Repeat the listing exactly, line by line.
[[ EXTRACTED ENTRIES open ]]
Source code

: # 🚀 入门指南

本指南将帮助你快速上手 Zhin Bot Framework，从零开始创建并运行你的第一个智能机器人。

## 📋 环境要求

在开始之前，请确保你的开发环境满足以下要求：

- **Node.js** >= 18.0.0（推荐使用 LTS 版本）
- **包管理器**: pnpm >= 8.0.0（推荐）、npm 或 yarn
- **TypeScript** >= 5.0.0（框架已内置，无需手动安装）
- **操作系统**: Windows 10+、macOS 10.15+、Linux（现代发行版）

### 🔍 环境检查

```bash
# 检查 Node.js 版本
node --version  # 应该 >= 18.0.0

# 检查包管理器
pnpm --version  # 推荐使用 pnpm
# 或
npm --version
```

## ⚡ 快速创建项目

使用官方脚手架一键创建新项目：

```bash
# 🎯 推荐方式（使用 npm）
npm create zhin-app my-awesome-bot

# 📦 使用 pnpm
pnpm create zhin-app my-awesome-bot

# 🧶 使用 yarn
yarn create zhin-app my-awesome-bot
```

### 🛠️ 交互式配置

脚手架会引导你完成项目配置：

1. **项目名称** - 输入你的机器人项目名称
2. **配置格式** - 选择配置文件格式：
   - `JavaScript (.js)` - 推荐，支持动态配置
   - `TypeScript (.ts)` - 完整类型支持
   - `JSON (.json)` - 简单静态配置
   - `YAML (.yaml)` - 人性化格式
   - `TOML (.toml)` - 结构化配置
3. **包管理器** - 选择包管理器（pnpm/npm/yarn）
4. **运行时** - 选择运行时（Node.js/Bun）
[[ EXTRACTED ENTRIES closed ]]
#### ANSWER SPACE:
Source code

: # 🚀 入门指南

本指南将帮助你快速上手 Zhin Bot Framework，从零开始创建并运行你的第一个智能机器人。

## 📋 环境要求

在开始之前，请确保你的开发环境满足以下要求：

- **Node.js** >= 18.0.0（推荐使用 LTS 版本）
- **包管理器**: pnpm >= 8.0.0（推荐）、npm 或 yarn
- **TypeScript** >= 5.0.0（框架已内置，无需手动安装）
- **操作系统**: Windows 10+、macOS 10.15+、Linux（现代发行版）

### 🔍 环境检查

```bash
# 检查 Node.js 版本
node --version  # 应该 >= 18.0.0

# 检查包管理器
pnpm --version  # 推荐使用 pnpm
# 或
npm --version
```

## ⚡ 快速创建项目

使用官方脚手架一键创建新项目：

```bash
# 🎯 推荐方式（使用 npm）
npm create zhin-app my-awesome-bot

# 📦 使用 pnpm
pnpm create zhin-app my-awesome-bot

# 🧶 使用 yarn
yarn create zhin-app my-awesome-bot
```

### 🛠️ 交互式配置

脚手架会引导你完成项目配置：

1. **项目名称** - 输入你的机器人项目名称
2. **配置格式** - 选择配置文件格式：
   - `JavaScript (.js)` - 推荐，支持动态配置
   - `TypeScript (.ts)` - 完整类型支持
   - `JSON (.json)` - 简单静态配置
   - `YAML (.yaml)` - 人性化格式
   - `TOML (.toml)` - 结构化配置
3. **包管理器** - 选择包管理器（pnpm/npm/yarn）
4. **运行时** - 选择运行时（Node.js/Bun）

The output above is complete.